--- start of Supplied information ---

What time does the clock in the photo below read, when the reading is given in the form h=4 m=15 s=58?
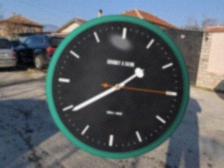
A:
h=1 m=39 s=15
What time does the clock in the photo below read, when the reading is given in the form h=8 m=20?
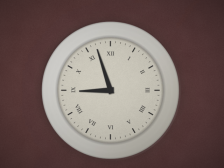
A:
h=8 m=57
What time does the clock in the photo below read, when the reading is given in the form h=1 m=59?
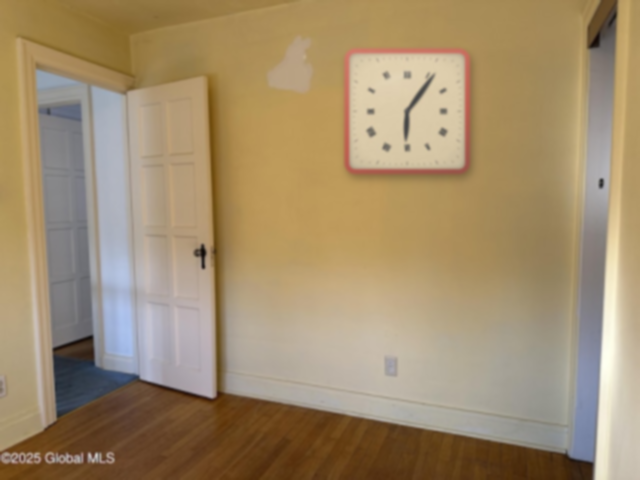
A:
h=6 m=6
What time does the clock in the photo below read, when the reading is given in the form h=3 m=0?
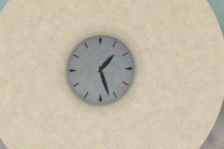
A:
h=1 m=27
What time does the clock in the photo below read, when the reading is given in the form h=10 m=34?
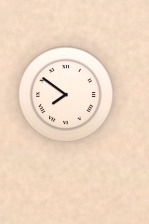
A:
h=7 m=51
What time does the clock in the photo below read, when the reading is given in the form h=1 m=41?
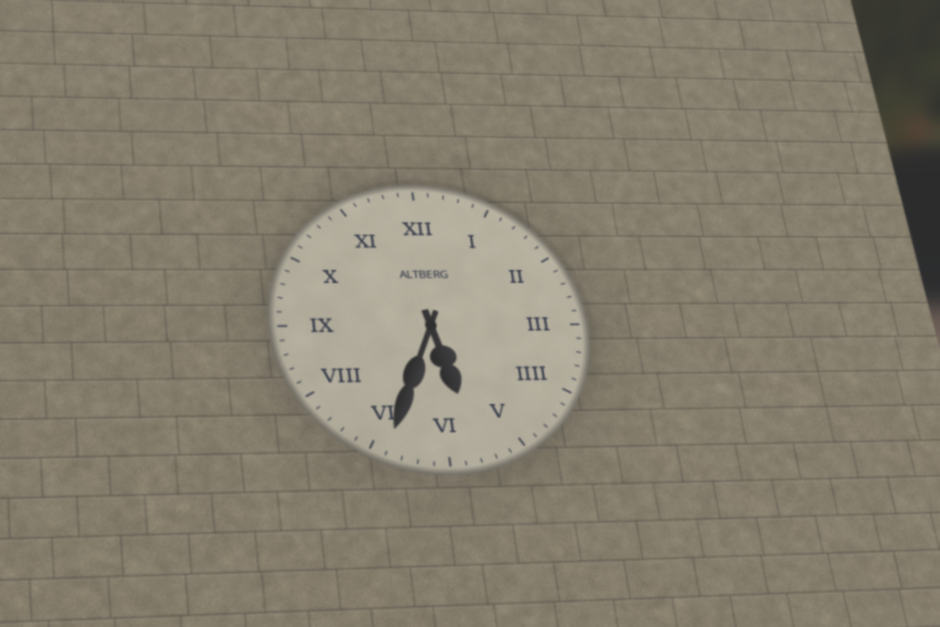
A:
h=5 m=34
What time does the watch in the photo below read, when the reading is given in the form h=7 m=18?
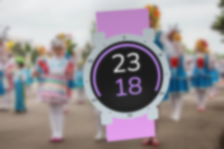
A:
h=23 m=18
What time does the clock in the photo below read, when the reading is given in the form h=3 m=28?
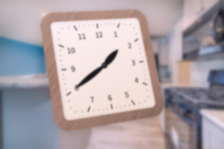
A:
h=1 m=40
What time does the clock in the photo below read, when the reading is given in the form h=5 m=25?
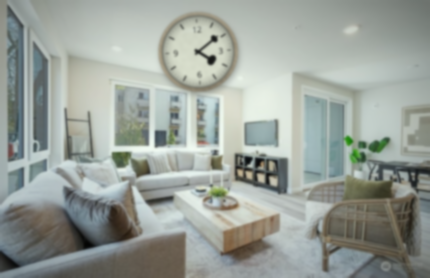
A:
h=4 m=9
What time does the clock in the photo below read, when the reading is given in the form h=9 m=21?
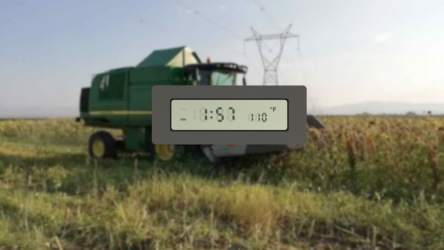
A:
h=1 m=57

--- end of Supplied information ---
--- start of Supplied information ---

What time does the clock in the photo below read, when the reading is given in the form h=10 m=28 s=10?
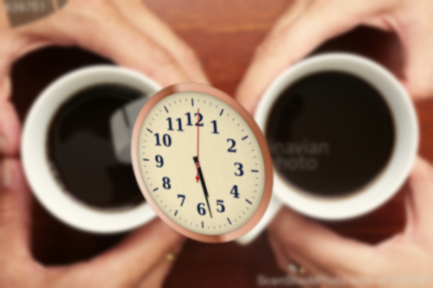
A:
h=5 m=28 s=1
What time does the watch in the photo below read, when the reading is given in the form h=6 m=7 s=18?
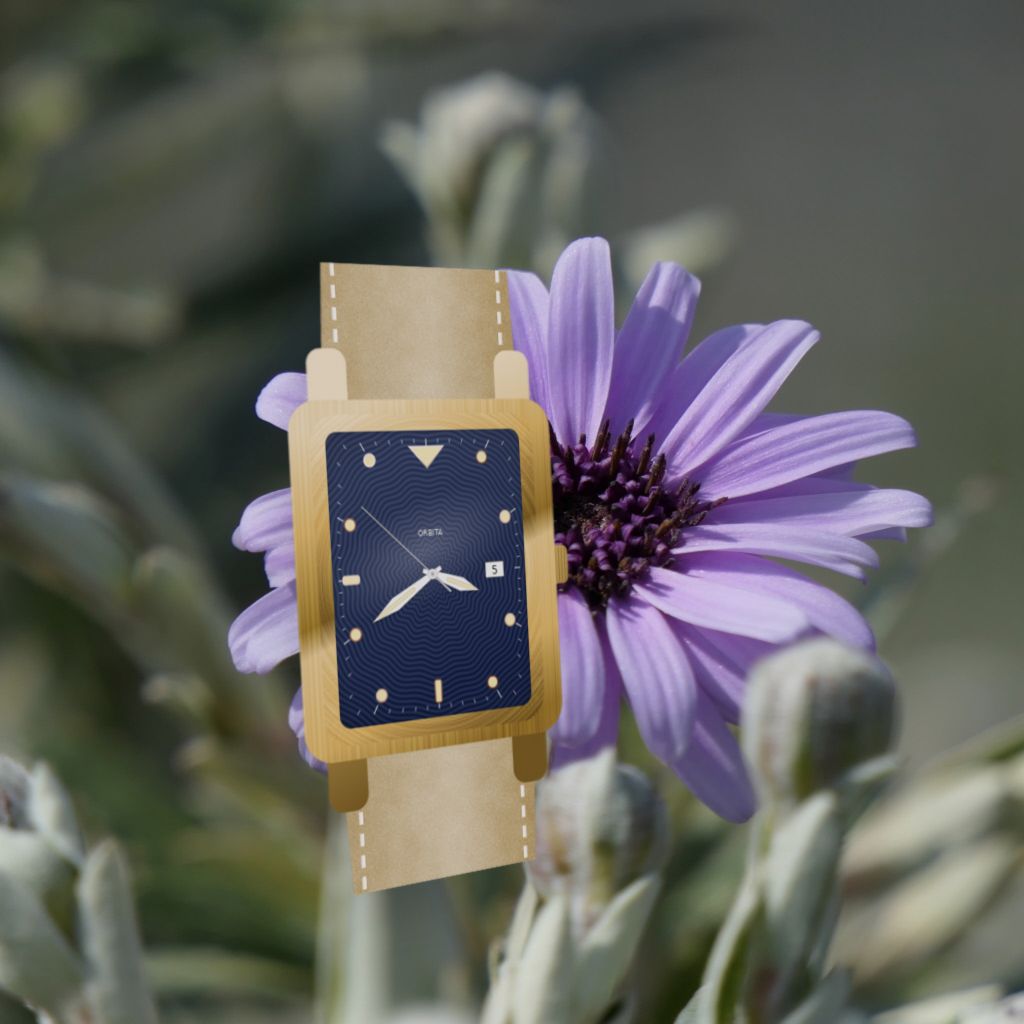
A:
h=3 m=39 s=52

--- end of Supplied information ---
--- start of Supplied information ---

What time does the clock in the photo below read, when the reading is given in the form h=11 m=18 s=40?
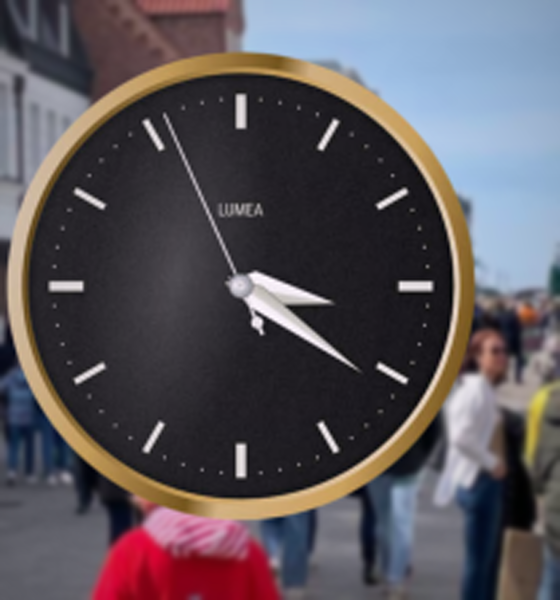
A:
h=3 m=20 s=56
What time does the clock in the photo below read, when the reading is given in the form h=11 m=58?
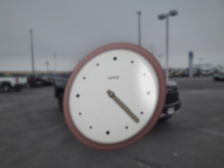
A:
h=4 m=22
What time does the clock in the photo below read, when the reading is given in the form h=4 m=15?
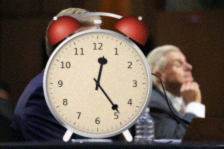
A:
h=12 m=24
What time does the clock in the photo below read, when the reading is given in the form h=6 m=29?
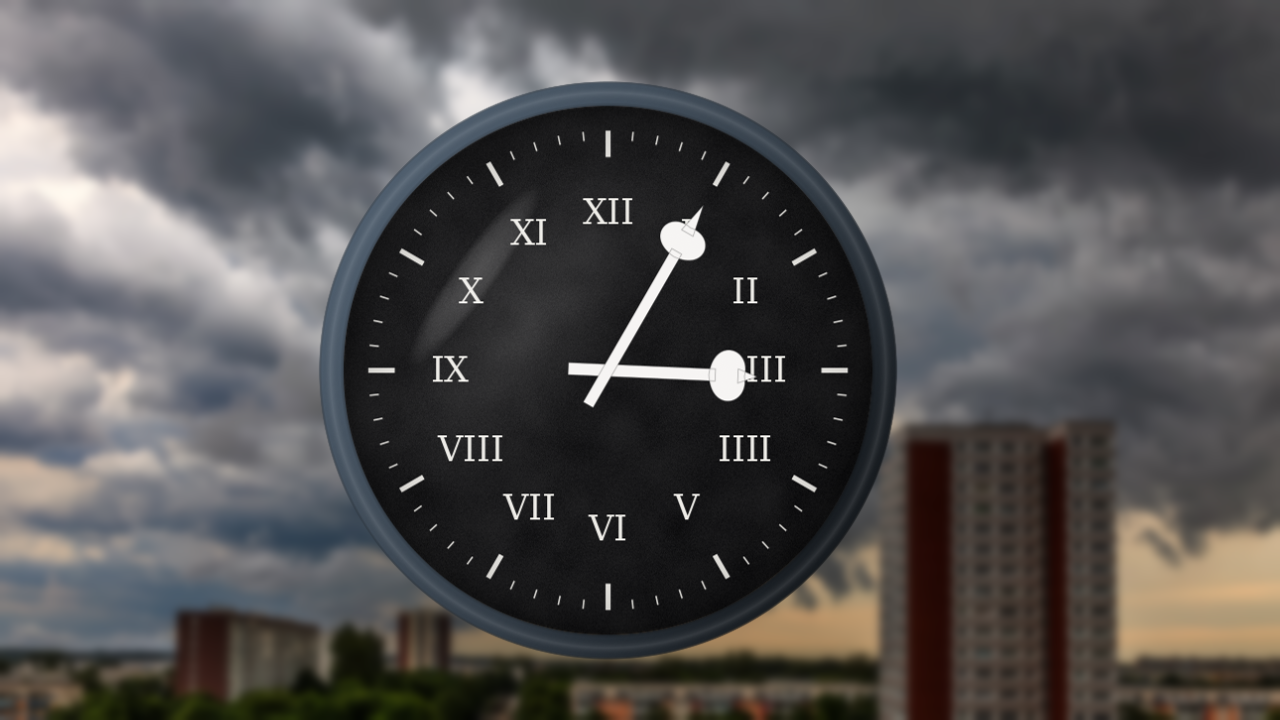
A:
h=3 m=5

--- end of Supplied information ---

# Given problem
Express as a two-column CSV, with the headers text and answer, the records in the part that opens with the line containing "h=6 m=7 s=18?" and closes with the line containing "h=3 m=39 s=52", using one row per record and placing each value in a single quoted field with line breaks replaced by spaces. Leave the pictures out.

# Answer to this exercise
text,answer
"What time does the watch in the photo below read, when the reading is given in the form h=6 m=7 s=18? A:","h=3 m=39 s=52"